Available records: Begin

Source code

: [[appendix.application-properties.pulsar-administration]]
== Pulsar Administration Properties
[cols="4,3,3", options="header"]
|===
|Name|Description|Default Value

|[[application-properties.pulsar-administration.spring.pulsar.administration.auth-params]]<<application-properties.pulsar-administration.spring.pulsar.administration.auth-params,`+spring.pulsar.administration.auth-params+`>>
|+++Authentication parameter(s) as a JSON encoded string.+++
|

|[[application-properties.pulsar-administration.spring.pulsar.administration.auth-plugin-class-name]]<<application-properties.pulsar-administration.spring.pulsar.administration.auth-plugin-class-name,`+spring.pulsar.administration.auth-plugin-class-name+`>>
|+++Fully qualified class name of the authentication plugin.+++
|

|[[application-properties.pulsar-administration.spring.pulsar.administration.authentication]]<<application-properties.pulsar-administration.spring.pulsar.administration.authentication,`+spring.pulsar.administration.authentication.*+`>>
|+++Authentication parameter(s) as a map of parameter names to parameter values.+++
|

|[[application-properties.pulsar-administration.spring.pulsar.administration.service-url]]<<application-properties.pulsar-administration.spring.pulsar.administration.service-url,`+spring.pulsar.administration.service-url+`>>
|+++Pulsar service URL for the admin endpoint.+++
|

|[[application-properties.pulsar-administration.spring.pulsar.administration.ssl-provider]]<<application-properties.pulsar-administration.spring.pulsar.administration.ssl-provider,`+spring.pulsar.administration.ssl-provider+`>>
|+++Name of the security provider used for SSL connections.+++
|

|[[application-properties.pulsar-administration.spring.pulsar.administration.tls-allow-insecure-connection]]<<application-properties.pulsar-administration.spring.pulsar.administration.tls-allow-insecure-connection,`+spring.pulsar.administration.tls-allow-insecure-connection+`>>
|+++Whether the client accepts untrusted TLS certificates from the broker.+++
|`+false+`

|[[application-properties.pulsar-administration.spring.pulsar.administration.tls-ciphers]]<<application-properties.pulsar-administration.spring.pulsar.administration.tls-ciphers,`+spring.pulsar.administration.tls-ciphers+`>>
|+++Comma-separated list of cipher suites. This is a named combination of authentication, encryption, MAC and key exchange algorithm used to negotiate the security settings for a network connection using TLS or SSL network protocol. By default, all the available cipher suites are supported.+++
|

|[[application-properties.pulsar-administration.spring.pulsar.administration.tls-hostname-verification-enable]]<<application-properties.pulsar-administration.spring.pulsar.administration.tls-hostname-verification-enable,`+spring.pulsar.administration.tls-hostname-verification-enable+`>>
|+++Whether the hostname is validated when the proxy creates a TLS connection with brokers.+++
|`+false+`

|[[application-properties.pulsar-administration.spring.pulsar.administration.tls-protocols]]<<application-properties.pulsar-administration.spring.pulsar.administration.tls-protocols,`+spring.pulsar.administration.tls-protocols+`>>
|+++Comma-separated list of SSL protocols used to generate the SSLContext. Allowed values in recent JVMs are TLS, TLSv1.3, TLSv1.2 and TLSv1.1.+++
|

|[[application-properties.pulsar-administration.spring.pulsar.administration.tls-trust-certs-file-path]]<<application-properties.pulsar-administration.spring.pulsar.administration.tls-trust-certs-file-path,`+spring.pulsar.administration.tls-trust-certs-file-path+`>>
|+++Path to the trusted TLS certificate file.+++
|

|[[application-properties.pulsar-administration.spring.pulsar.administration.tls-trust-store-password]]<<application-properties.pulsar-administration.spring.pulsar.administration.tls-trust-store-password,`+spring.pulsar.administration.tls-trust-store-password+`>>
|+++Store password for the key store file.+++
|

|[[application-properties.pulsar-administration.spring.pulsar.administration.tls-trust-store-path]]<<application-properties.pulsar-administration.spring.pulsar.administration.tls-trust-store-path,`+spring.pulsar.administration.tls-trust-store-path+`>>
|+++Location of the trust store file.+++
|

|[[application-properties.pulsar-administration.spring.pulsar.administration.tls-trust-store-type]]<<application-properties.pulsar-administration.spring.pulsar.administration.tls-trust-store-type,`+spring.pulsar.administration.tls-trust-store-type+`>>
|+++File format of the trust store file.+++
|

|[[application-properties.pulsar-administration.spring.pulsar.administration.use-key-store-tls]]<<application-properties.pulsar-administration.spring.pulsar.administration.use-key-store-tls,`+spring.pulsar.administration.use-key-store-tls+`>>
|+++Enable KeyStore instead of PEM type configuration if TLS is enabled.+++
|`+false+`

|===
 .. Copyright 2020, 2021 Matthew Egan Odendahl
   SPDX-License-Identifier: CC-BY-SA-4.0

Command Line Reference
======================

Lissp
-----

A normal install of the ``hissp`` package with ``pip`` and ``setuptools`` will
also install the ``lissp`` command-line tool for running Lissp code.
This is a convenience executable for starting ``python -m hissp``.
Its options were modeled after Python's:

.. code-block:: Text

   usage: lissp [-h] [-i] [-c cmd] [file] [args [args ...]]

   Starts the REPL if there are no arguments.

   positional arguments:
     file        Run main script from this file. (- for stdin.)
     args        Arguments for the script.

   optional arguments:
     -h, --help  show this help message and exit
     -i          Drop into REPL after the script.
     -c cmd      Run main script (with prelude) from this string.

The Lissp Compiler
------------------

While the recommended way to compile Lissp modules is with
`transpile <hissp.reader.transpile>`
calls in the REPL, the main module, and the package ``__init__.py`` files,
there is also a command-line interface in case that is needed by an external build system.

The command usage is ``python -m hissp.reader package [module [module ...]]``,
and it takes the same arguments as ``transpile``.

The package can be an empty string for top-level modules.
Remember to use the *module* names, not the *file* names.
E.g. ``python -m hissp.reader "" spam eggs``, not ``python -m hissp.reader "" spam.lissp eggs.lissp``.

Available records: End

In the data above, find the line with "format of the trust store file.+++" and the line with "TLS is enabled.+++". Retype both, plus every line between them, exactly.

|+++File format of the trust store file.+++
|

|[[application-properties.pulsar-administration.spring.pulsar.administration.use-key-store-tls]]<<application-properties.pulsar-administration.spring.pulsar.administration.use-key-store-tls,`+spring.pulsar.administration.use-key-store-tls+`>>
|+++Enable KeyStore instead of PEM type configuration if TLS is enabled.+++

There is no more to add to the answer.